Ein heller Lichtblitz drang aus dem Gang im hinteren Bereich. Wulfhelm und Darius sahen sich kurz besorgt an, bevor sie losliefen.
»Nein«, flüsterte Wulf. »Es ist nicht, was ich befürchte, dass es ist.«
»Was war das für ein Licht?«, fragte Harika, die gerade mit Alandra auf den Gang trat.
»Ist Avion bei euch?«, stieß Wulf außer Atem hervor.
»Nein?«, antwortete die Kriegerin mit einem fragenden Unterton und ihre Miene verfinsterte sich. »Mein lieber Wulfhelm! Wehe Dir, wenn unserem Kind etwas zugestoßen ist!«, grollte sie gefährlich leise.
»Und wehe Dir, Darius, wenn Du wieder leichtsinnig etwas hast herumliegen lassen«, ergänzte Alandra und passte ihren Tonfall dem von Harika an.

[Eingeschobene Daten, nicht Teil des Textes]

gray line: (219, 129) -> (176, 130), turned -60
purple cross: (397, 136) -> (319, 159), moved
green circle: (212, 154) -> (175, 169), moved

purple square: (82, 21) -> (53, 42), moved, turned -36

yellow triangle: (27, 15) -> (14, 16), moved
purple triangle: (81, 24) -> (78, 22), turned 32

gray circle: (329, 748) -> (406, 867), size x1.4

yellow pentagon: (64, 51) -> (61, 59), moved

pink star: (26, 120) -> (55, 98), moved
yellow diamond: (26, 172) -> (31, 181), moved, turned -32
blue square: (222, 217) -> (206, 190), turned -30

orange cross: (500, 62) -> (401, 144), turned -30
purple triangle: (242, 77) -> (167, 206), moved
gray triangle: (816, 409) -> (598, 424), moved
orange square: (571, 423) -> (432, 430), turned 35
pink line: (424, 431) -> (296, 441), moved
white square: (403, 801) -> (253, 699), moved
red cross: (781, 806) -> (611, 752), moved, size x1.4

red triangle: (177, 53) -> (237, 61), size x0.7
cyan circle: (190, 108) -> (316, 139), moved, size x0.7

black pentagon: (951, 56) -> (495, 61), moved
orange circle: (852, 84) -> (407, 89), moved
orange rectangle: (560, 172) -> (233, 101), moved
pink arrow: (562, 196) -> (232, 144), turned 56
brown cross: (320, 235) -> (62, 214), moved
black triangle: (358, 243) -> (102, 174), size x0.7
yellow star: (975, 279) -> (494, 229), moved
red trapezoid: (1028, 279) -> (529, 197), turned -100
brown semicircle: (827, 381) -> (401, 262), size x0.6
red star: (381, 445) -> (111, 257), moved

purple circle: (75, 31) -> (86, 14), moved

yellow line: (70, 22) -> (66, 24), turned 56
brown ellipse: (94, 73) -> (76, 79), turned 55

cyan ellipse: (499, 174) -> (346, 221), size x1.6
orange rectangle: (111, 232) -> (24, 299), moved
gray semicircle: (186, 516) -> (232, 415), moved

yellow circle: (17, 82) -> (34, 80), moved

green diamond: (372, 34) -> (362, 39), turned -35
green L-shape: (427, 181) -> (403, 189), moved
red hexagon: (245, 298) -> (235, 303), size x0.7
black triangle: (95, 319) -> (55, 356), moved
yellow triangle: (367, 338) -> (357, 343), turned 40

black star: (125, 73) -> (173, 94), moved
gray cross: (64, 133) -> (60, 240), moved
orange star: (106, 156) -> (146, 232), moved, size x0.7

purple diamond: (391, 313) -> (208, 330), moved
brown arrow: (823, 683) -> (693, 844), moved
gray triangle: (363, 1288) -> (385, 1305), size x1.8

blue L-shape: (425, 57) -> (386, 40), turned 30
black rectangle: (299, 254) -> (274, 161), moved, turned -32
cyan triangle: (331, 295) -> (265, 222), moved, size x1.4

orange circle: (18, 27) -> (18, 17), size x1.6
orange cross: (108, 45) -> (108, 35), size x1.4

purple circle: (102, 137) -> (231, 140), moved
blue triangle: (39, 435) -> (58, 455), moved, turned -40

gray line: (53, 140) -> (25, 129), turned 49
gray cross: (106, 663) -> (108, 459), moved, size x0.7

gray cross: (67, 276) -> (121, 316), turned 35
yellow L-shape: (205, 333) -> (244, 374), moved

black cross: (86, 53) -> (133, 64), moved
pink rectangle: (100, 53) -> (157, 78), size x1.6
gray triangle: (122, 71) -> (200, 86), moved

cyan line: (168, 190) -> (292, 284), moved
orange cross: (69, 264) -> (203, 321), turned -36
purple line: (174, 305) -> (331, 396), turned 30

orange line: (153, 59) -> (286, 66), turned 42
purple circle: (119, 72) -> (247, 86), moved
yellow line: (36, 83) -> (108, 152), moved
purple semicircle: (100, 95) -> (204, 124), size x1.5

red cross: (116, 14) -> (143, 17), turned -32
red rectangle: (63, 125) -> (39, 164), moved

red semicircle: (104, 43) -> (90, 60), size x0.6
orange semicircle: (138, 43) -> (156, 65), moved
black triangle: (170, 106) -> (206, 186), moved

Die Männer schluckten schwer.
Gemeinsam eilten sie in den Lagerraum und fanden die Schatulle genau dort, wo sie sie zurückgelassen hatten. Nur der Lederriemen lag einsam und fehl am Platze wirkend auf dem Boden.
»Avion!« Immer wieder erklang der Ruf aus einem anderen Winkel des Museums. Darius hatte umgehend seine Arbeiter angewiesen, den Jungen zu suchen, doch auch nachdem sie jeden Raum durchkämmt hatten, blieb das Kind spurlos verschwunden.
Wulfhelm hatte sofort damit begonnen, die Umgebung um die Schatulle genauestens zu untersuchen, aber nichts deutete darauf hin, dass Avion etwas zugestoßen war. Keine Überreste, Aschehäuflein oder Brandspuren. In Wulfhelm keimte die zarte Hoffnung, dass sein Junge noch am Leben war, nur wo mochte er stecken? Gleich morgen würde er diesen Zwergen besuchen und eigene Nachforschungen in der Universität anstellen.
Nachdem Harika eine Weile gefaucht und gebrüllt hatte, beruhigte sie sich ein wenig und begnügte sich damit Wulfhelm die Hölle auf Scherben anzudrohen, sollte er ihren Sohn nicht in einem Stück zurückbringen.